Ia berharap, korporasi sektor riil akan lebih giat memanfaatkan penerbitan obligasi pada masa yang akan datang. Hal itu seiring dengan keinginan pemerintah untuk menurunkan biaya ekonomi.

"Jika sektor riil yang menerbitkan maka akan langsung di manfaatkan untuk membiayai investasi mereka," terang dia.

Ia merinci, obligasi yang telah diterbitkan dan diperingkat oleh Pefindo sampai dengan November 2016 mencapai Rp104,1 triliun. Dari jumlah itu, Rp43,9 triliun atau 82,2 % merupakan obligasi institusi keuangan dan institusi riil sebesar Rp18,8 triliun atau 21,7%.

Sedangkan mandat yang telah diterima namun belum diterbitkan sebesar Rp 21,3 triliun. Jika melihat rinciannya, minat institusi keuangan lebih besar ketimbang institusi riil.

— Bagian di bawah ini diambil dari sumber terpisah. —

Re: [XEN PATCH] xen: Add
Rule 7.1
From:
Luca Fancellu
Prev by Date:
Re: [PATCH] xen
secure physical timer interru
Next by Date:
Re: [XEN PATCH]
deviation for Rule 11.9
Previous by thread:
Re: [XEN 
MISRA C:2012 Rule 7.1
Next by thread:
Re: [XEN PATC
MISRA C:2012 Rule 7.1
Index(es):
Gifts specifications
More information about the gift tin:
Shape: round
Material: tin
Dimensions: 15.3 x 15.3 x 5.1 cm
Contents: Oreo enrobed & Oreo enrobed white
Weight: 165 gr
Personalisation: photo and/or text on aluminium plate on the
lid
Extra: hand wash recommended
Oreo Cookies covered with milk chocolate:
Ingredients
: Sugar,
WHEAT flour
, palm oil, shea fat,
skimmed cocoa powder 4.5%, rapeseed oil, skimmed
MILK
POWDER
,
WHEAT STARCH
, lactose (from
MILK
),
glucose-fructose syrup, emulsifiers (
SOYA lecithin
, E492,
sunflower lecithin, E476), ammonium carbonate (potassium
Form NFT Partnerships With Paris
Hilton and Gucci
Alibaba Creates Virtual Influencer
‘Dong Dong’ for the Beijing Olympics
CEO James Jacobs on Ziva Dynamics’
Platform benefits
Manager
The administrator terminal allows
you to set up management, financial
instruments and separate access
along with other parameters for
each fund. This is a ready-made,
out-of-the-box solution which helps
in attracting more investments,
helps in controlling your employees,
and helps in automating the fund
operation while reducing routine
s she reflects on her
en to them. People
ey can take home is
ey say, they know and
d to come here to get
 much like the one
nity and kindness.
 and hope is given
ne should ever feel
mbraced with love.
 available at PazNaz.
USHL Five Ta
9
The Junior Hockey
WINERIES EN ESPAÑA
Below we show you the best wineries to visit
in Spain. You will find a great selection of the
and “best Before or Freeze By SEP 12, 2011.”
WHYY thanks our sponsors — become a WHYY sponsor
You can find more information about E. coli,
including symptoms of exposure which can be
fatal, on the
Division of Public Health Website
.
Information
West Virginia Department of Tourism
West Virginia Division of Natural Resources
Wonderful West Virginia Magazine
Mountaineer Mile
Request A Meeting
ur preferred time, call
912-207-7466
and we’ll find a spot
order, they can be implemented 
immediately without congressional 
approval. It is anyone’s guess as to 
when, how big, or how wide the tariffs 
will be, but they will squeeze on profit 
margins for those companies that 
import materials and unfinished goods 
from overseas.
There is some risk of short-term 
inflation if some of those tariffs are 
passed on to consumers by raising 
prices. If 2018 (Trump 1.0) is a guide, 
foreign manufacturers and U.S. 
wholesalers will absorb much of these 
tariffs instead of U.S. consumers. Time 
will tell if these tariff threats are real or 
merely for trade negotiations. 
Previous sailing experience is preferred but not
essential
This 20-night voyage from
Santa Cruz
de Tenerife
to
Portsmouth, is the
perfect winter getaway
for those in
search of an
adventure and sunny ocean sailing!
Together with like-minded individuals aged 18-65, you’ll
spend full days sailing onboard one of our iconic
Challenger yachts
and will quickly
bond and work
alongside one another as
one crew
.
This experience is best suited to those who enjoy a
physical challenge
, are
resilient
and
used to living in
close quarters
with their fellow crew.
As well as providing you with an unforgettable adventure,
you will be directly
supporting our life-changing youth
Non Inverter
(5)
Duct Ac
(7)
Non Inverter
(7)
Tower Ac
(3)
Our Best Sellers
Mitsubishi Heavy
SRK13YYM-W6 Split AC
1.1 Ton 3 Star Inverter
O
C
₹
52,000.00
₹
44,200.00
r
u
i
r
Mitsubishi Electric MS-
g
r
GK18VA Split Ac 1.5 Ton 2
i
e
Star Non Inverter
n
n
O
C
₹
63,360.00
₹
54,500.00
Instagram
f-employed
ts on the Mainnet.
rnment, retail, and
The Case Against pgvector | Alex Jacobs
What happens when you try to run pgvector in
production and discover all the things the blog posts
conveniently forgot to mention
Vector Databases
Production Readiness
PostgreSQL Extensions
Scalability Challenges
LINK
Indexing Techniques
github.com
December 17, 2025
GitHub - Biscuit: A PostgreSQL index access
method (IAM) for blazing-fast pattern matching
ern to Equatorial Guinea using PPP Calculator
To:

Dengan rincian, 7 perusahaan pembiayaan dengan nilai Rp 2,8 triliun dan empat bank senilai Rp 4,1 trilliun.

Salyadi mencontohkan, negara-negara yang memiliki tingkat efesiensi lebih baik dari Indonesia, seperti Malaysia memiliki komposisi 72,2% institusi riil dan 27,8% institusi keuangan, Korea Selatan 47,5% institusi keuangan dan 52,5% institusi riil, dan China institusi keuangannya sebesar 43,7% dan 56,3% institusi riil.

"Kita juga tidak ingin menurunkan nilai penerbitan obligasi instutusi keuangan tapi meningkatkan porsi obligasi institusi keuangan," kata dia.